Denpasar (Kemenag) --- Universitas Hindu Negeri I Gusti Bagus (UHN IGB) Sugriwa, Denpasar akan menggelar International Conference on Islam, Science and Technology (ICONIST). Event yang akan dihelat pada Agustus 2022 ini bekerja sama dengan Universitas Islam Negeri (UIN) Syarif Hidayatullah, Jakarta.

"Ini sebagai salah satu wujud Moderasi Beragama. Selain itu, menjadi ajang bertukar pendapat bagi seluruh peserta dan bertukar kiat dalam pengembangan Kampus UHN menuju kampus berkelas internasional," kata I Gusti Ngurah Sudiana, di Bali, saat menerima kunjungan rombongan dari UIN Syarif Hidayatullah, Senin, (25/4/2022).

"Terima kasih atas kunjungan pihak UIN Syarif Hidayatullah. Kami senang dan bahagia, menerima dengan tangan terbuka setiap tamu. Mohon dukungannya, UHN IGB Sugriwa menuju Word Class University," tambahnya  didampingi Ketua LPPM, I Made Sugata, beserta jajaran.

Rombongan UIN Syarif Hidayatullah dipimpin oleh Jajang Jahroni. Ikut hadir juga Wakil Rektor Bidang Kerjasama, Kapus PLKI, dan Kapus PPM UIN Syarif Hidayatullah. Jajang menyampaikan terima kasih dan merasa senang atas sambutan civitas akademika UHN IGB Sugriwa.

"Iconist adalah bagian yang menjadi cita-cita bersama dalam mewujudkan nilai-nilai Moderasi Beragama," kata Jajang Jahroni.

Lepas Tujuh Rusa
Berbagai persiapan dan kegiatan bernuansa moderasi beragama dilakukan civitas akademika UHN IGB Sugriwa dalam menyongsong Iconist tahun 2022. Salah satunya adalah melepas satwa langka di areal kampus Bangli.

"Dalam rangka mewujudkan pendidikan Tri Hita Karana di UHN IGB Sugriwa, salah satu pelaksanaannya dengan ikut melestarikan satwa langka di kampus. Kali ini, Rektor bersama civitas akademika melepaskan tujuh  rusa di areal kampus," kata I Gusti Ngurah Sudiana.

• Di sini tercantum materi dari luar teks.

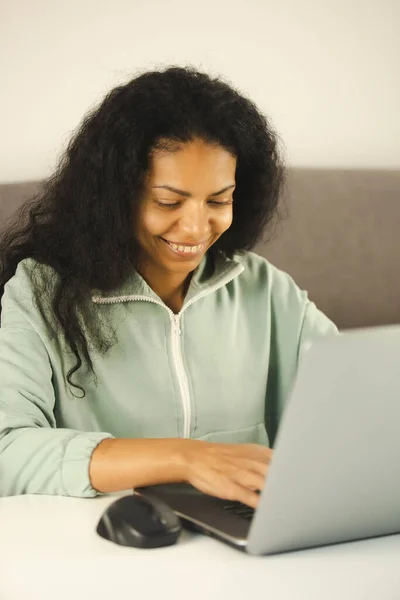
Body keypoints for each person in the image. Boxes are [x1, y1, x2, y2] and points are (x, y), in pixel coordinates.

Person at [0, 65, 337, 506]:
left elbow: (358, 407)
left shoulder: (266, 290)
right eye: (168, 201)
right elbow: (7, 451)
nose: (197, 227)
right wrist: (186, 459)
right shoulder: (40, 295)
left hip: (244, 553)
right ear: (116, 196)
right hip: (95, 552)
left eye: (219, 200)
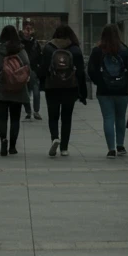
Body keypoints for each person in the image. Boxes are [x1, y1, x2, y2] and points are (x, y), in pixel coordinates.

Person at [37, 25, 86, 157]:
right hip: (70, 87)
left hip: (52, 87)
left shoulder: (48, 48)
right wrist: (83, 93)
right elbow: (81, 72)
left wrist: (41, 83)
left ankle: (54, 138)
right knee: (67, 117)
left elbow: (42, 70)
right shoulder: (75, 49)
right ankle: (64, 148)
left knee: (53, 116)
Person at [0, 25, 31, 156]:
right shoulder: (21, 51)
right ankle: (12, 146)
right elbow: (28, 66)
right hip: (18, 89)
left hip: (0, 89)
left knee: (2, 118)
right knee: (15, 118)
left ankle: (3, 142)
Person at [88, 24, 128, 158]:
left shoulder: (97, 50)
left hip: (104, 90)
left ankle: (111, 149)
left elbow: (90, 70)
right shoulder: (125, 50)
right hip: (122, 90)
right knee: (120, 117)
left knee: (108, 118)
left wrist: (99, 82)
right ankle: (120, 145)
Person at [21, 21, 42, 120]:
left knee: (36, 91)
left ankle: (36, 111)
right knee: (25, 92)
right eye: (26, 29)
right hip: (23, 70)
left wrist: (38, 69)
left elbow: (39, 57)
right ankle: (28, 111)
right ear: (23, 30)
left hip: (33, 70)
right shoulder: (20, 43)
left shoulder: (36, 43)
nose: (28, 32)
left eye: (30, 29)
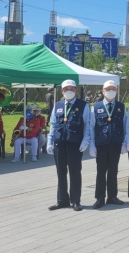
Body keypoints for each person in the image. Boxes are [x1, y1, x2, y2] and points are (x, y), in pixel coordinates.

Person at [47, 80, 91, 211]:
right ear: (62, 91)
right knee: (60, 172)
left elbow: (87, 124)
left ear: (76, 90)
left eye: (71, 88)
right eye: (66, 89)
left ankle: (75, 201)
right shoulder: (58, 105)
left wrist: (85, 140)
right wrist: (50, 141)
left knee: (75, 172)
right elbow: (53, 125)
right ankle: (62, 200)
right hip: (59, 143)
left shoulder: (83, 105)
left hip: (75, 143)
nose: (69, 91)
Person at [89, 80, 127, 209]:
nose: (111, 91)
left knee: (113, 171)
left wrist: (124, 143)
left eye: (113, 89)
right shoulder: (96, 107)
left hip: (115, 143)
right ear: (103, 91)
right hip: (101, 143)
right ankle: (100, 198)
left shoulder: (121, 106)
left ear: (116, 91)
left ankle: (112, 197)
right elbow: (91, 126)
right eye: (108, 89)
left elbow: (124, 124)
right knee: (101, 171)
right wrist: (92, 144)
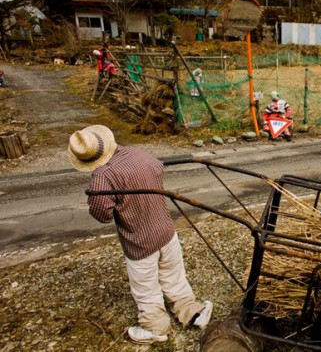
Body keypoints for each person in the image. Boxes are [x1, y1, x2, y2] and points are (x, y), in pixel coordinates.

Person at [67, 125, 213, 344]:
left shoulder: (102, 176)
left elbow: (102, 215)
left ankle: (155, 328)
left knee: (146, 288)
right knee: (174, 275)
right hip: (165, 229)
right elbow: (158, 170)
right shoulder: (138, 154)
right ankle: (191, 311)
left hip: (139, 241)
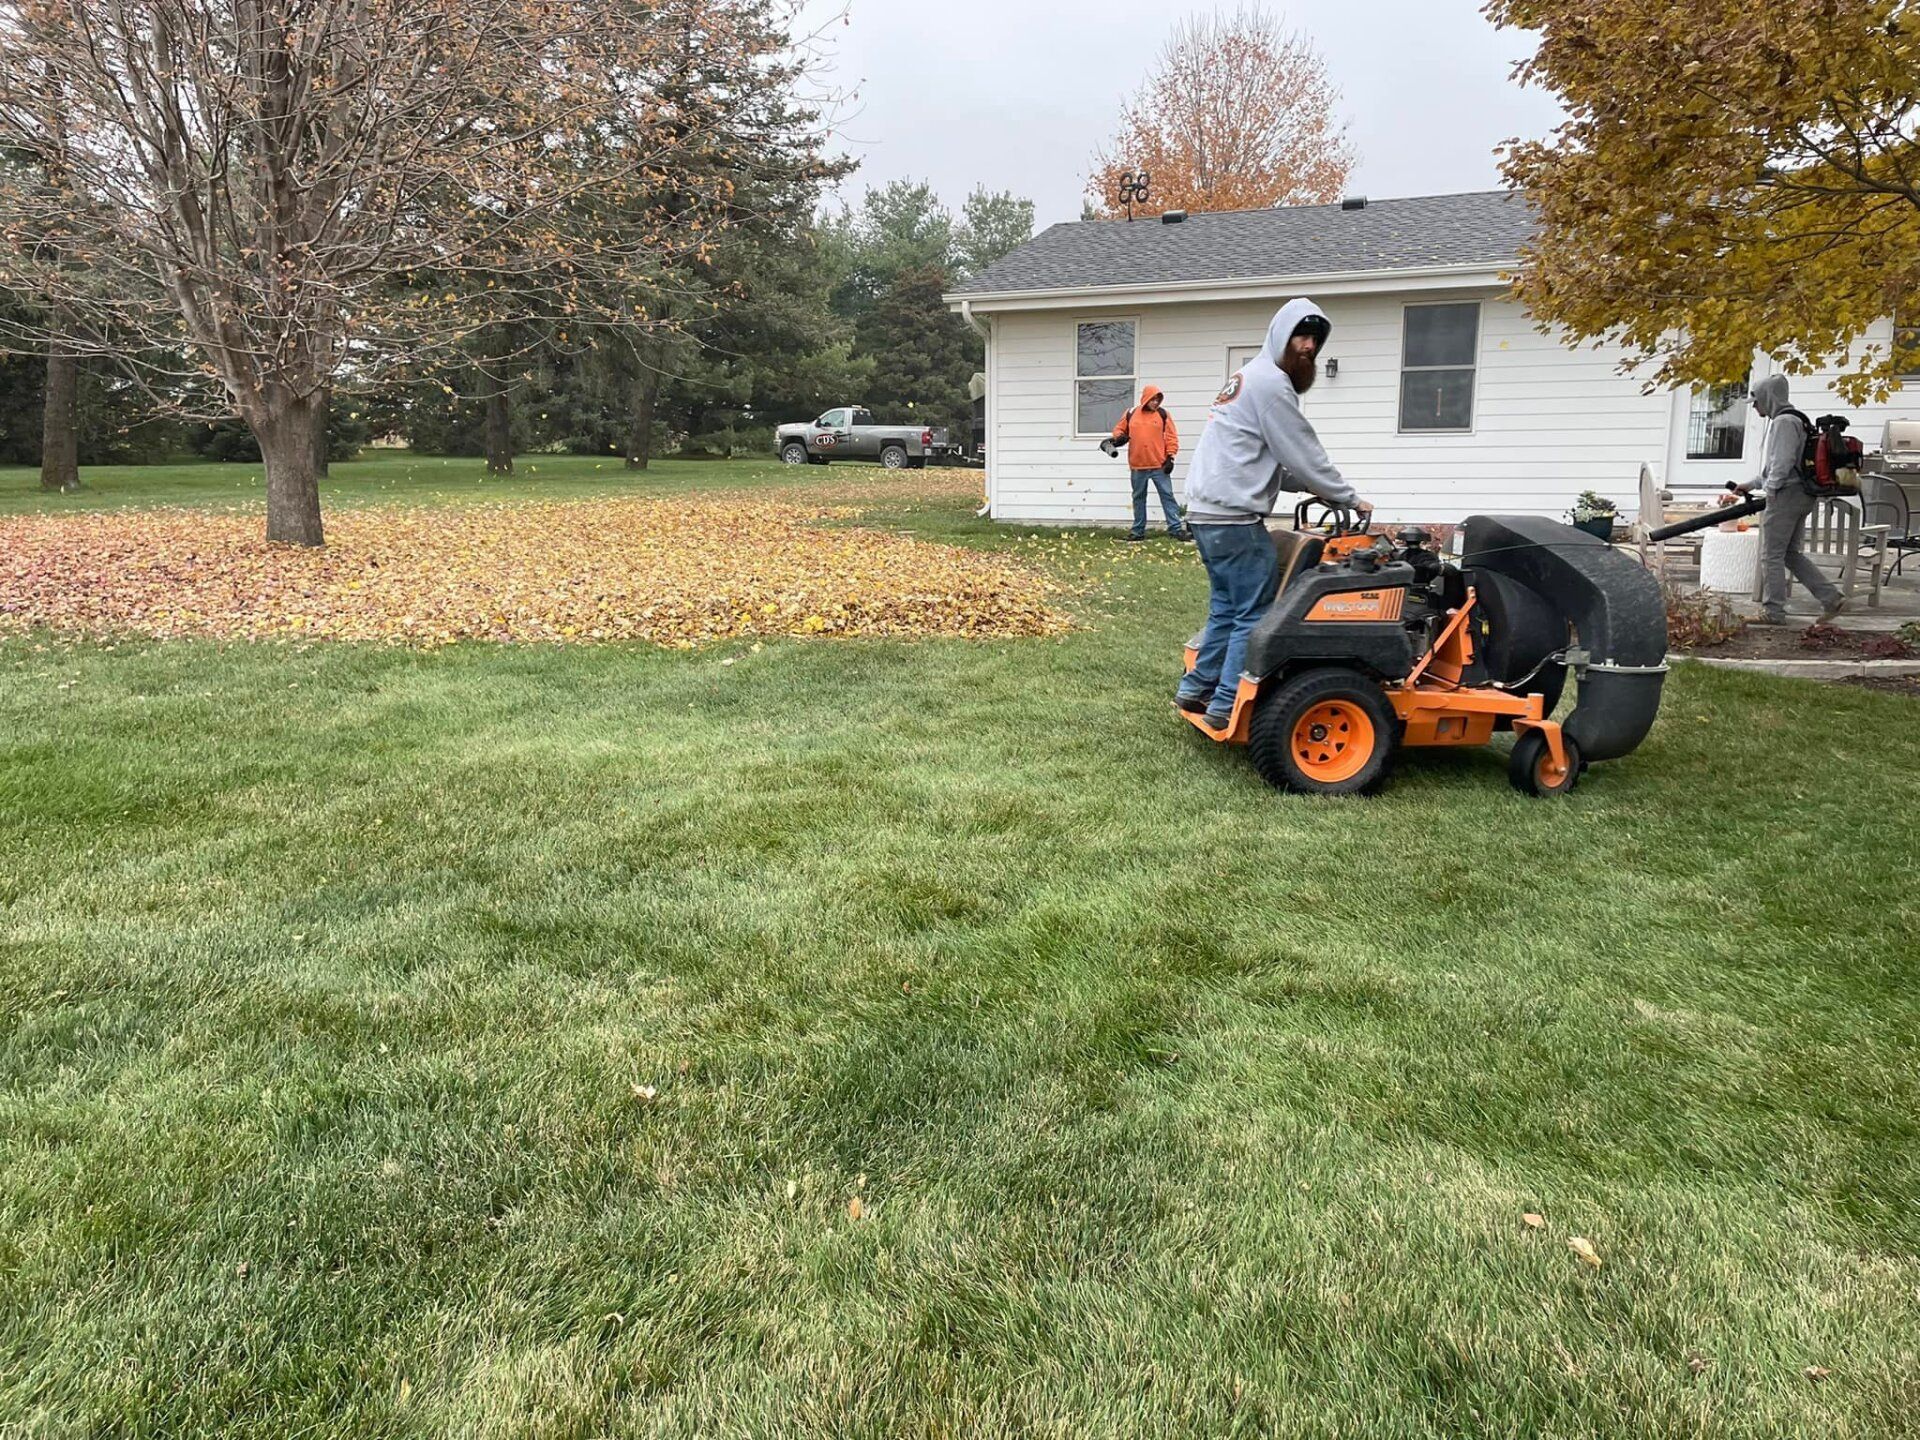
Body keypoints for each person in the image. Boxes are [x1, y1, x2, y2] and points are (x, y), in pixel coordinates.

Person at [1174, 297, 1373, 731]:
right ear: (1279, 335)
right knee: (1255, 613)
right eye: (1301, 336)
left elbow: (1264, 460)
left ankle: (1195, 689)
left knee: (1227, 607)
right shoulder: (1272, 385)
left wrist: (1312, 486)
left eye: (1316, 341)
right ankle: (1226, 703)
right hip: (1233, 521)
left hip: (1206, 516)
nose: (1308, 347)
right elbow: (1304, 452)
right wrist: (1349, 498)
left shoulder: (1247, 378)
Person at [1738, 374, 1846, 624]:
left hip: (1787, 495)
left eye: (1756, 401)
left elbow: (1783, 463)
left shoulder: (1783, 423)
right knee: (1789, 553)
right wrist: (1752, 484)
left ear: (1768, 398)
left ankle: (1773, 612)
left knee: (1771, 555)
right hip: (1802, 494)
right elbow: (1783, 464)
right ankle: (1831, 597)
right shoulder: (1798, 420)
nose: (1755, 407)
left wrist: (1772, 491)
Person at [1105, 385, 1188, 541]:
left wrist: (1170, 457)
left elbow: (1171, 437)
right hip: (1137, 465)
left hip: (1159, 465)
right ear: (1146, 398)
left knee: (1167, 496)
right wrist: (1119, 437)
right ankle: (1138, 532)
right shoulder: (1131, 414)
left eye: (1158, 400)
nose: (1156, 402)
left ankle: (1176, 530)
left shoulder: (1163, 414)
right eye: (1153, 399)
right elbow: (1118, 430)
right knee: (1138, 498)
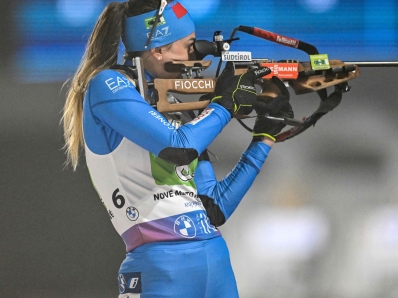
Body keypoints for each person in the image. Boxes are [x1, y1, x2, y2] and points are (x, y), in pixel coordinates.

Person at [61, 0, 293, 297]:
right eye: (189, 45)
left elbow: (214, 208)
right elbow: (179, 147)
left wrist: (265, 136)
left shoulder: (174, 103)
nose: (195, 55)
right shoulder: (108, 85)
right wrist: (224, 104)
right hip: (160, 264)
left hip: (214, 258)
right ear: (157, 49)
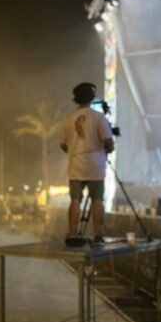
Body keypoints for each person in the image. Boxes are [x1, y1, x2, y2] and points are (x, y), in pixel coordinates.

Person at [59, 82, 114, 241]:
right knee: (97, 199)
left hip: (76, 162)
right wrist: (106, 150)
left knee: (75, 199)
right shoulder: (99, 117)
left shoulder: (67, 119)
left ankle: (73, 232)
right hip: (96, 162)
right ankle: (99, 233)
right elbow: (109, 141)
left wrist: (74, 151)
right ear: (92, 97)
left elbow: (63, 144)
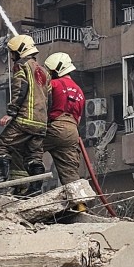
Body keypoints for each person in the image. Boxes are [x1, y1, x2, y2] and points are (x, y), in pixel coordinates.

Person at [0, 34, 51, 191]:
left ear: (19, 51)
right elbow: (47, 97)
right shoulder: (44, 71)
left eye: (12, 53)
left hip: (25, 119)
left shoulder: (21, 66)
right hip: (41, 123)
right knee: (34, 156)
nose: (11, 57)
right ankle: (35, 191)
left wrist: (11, 112)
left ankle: (0, 184)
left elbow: (20, 89)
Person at [43, 52, 85, 188]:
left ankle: (26, 193)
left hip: (55, 126)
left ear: (57, 70)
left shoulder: (53, 84)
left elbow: (41, 105)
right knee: (71, 175)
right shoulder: (80, 91)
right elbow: (78, 118)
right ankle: (80, 206)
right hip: (73, 132)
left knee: (28, 151)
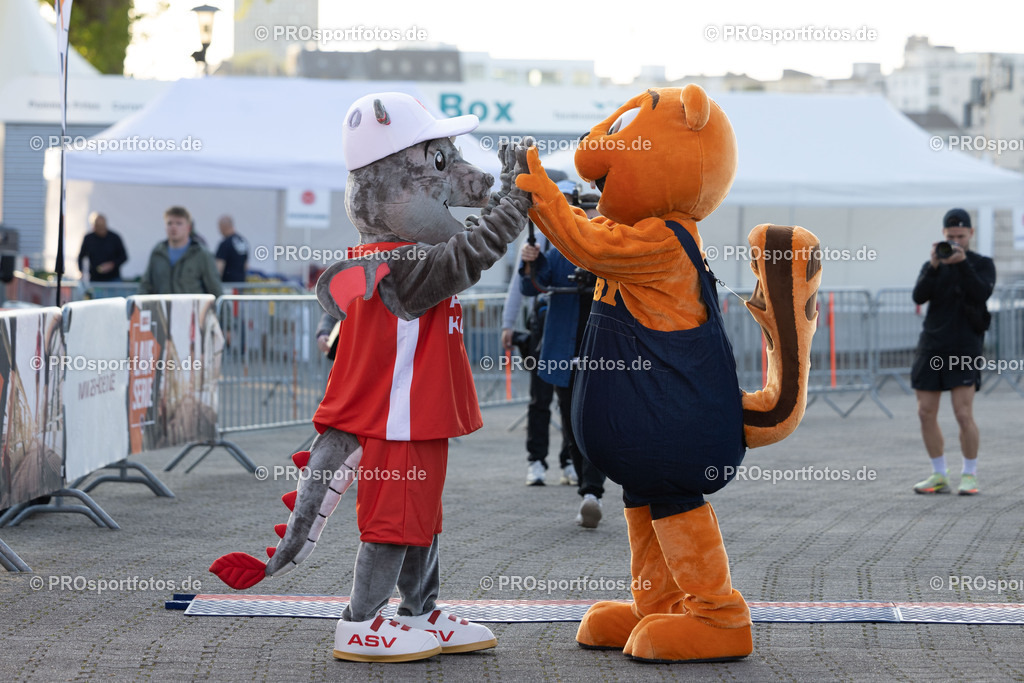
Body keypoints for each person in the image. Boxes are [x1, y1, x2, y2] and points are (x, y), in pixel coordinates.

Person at [520, 183, 607, 527]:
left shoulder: (613, 247)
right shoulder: (558, 249)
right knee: (573, 426)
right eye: (583, 211)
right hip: (561, 352)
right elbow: (531, 286)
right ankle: (588, 491)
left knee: (595, 425)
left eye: (594, 211)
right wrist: (532, 260)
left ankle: (593, 492)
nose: (589, 217)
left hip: (603, 357)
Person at [910, 208, 996, 495]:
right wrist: (935, 266)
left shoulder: (982, 264)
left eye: (960, 236)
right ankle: (938, 474)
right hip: (932, 344)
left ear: (971, 234)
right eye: (950, 237)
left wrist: (962, 265)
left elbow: (981, 292)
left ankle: (969, 474)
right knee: (925, 412)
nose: (955, 241)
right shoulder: (934, 263)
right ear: (942, 236)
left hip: (964, 346)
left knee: (962, 413)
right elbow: (919, 296)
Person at [502, 233, 577, 487]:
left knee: (571, 402)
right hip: (542, 329)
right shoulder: (539, 238)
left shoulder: (584, 229)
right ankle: (536, 461)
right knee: (540, 398)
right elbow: (518, 282)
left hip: (573, 327)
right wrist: (507, 323)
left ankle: (570, 461)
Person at [137, 206, 224, 296]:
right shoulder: (158, 252)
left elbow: (214, 287)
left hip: (192, 309)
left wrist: (223, 309)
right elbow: (146, 285)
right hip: (163, 309)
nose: (173, 227)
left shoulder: (201, 254)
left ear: (188, 228)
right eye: (169, 223)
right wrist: (137, 307)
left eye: (179, 223)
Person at [77, 212, 128, 281]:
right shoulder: (88, 238)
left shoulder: (114, 237)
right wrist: (81, 271)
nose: (101, 229)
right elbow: (81, 257)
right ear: (93, 226)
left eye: (103, 226)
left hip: (113, 278)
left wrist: (112, 264)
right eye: (98, 226)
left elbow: (124, 256)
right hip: (95, 279)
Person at [215, 215, 249, 284]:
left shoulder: (225, 243)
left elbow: (219, 267)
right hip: (241, 284)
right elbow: (246, 265)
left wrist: (215, 284)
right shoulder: (242, 241)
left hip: (228, 285)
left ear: (223, 227)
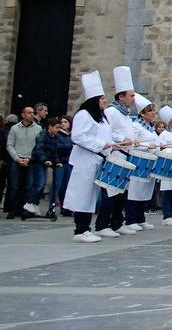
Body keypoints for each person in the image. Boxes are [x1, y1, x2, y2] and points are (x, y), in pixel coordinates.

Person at [64, 71, 117, 243]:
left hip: (97, 158)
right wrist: (101, 145)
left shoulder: (101, 117)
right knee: (83, 194)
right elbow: (78, 136)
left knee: (91, 195)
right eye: (102, 98)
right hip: (86, 159)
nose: (105, 101)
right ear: (94, 100)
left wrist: (115, 143)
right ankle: (80, 229)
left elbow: (106, 135)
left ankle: (86, 227)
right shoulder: (84, 115)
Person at [94, 66, 138, 238]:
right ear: (121, 96)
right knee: (110, 191)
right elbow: (106, 131)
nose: (133, 99)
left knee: (122, 192)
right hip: (115, 154)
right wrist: (121, 139)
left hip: (126, 154)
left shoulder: (126, 114)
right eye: (131, 95)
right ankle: (102, 224)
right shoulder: (112, 112)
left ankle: (117, 222)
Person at [123, 94, 160, 232]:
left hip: (149, 162)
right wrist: (146, 146)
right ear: (142, 114)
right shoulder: (136, 126)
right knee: (135, 191)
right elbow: (132, 144)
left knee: (144, 191)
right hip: (138, 161)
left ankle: (140, 218)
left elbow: (155, 142)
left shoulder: (150, 127)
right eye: (150, 111)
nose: (153, 114)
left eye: (153, 111)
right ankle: (130, 219)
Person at [5, 105, 41, 218]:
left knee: (28, 185)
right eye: (29, 113)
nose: (31, 115)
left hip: (30, 160)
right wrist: (17, 158)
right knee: (14, 185)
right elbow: (10, 145)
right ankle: (12, 209)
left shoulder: (38, 129)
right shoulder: (15, 128)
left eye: (33, 113)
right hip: (17, 159)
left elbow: (38, 146)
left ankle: (24, 209)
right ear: (23, 115)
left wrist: (29, 158)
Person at [29, 116, 64, 215]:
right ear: (50, 127)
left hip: (44, 163)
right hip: (37, 162)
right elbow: (39, 150)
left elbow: (54, 152)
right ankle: (30, 202)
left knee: (43, 185)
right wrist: (45, 160)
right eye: (57, 127)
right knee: (39, 184)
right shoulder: (42, 136)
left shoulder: (54, 137)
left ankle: (34, 204)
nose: (58, 130)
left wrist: (57, 162)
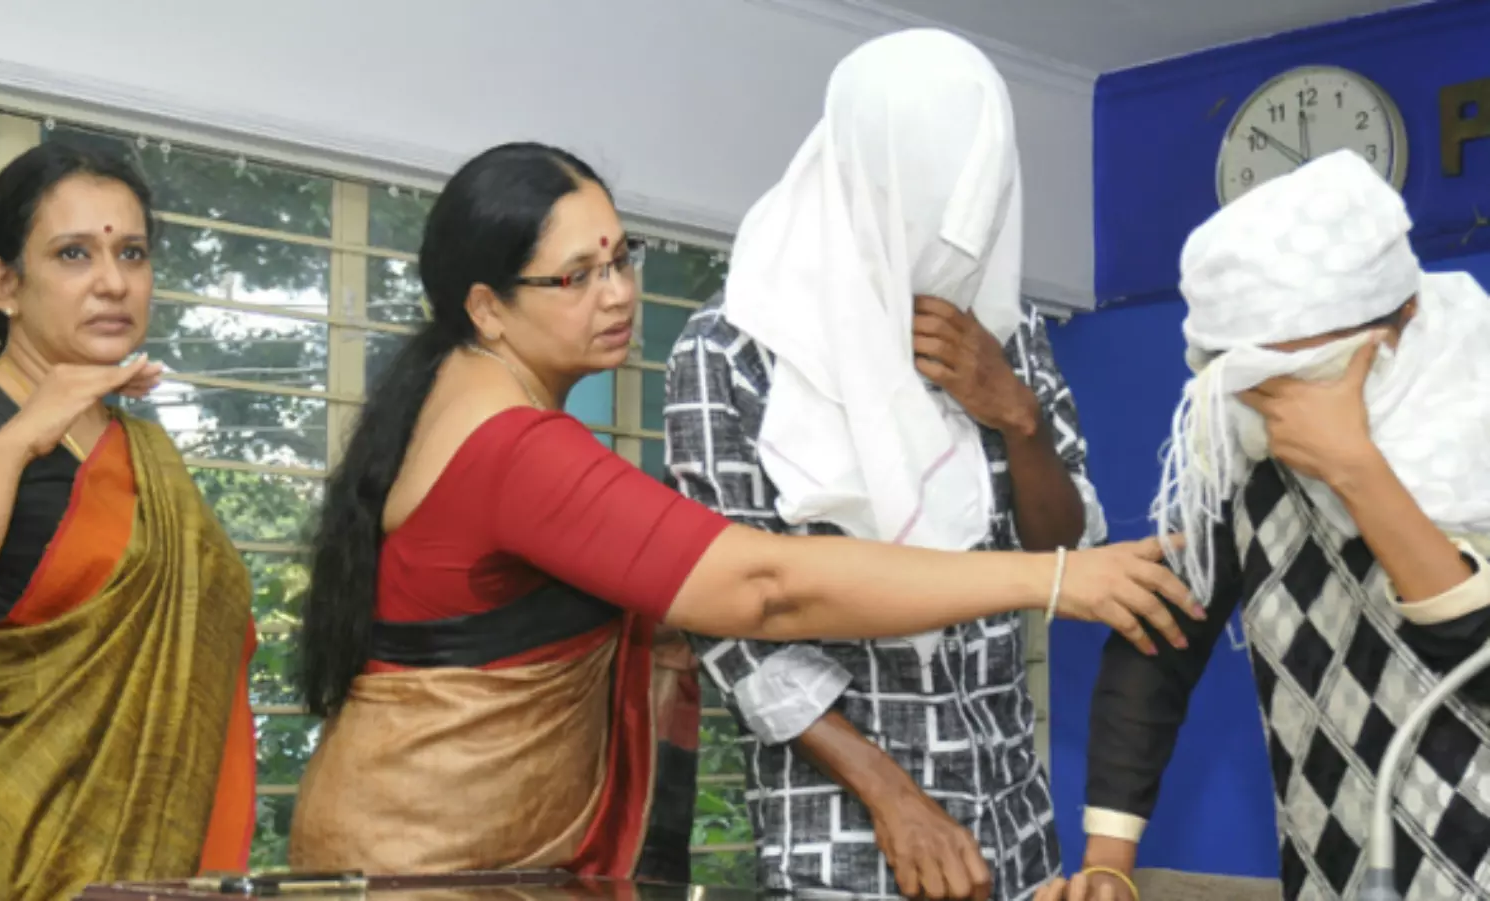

I Gusti Ngurah Sudiana menjelaskan bahwa sangat banyak manfaat pelestarian satwa langka, khususnya bagi civitas akademika UHN IGB Sugriwa. Salah satunya adalah untuk kebutuhan edukasi bagi mahasiswa, generasi muda, serta masyarakat di wilayah Kabupaten Bangli, serta bagi orang-orang yang hadir ke areal kampus. Mereka dapat melihat satwa langka sehingga tergerak hatinya untuk ikut melestarikannya.

Bahkan, lanjut I Gusti Ngurah Sudiana, ini juga bagian dari upaya ingin menanamkan nilai-nilai moderasi beragama yang selama ini hanya dihubungkan dengan manusia. Menurutnya,  moderasi beragama itu juga dapat diwujudkan dengan memelihara satwa langka. Hal itu sebagai wujud kasih sayang kepada binatang yang mempunyai hak untuk dilindungi dan dilestarikan.

"Ini juga menjadi salah satu bentuk ICONIST Moderasi Beragama yang kita kerjasamakan dengan UIN Syarif Hidayatullah," tutup I Gusti Ngurah Sudiana.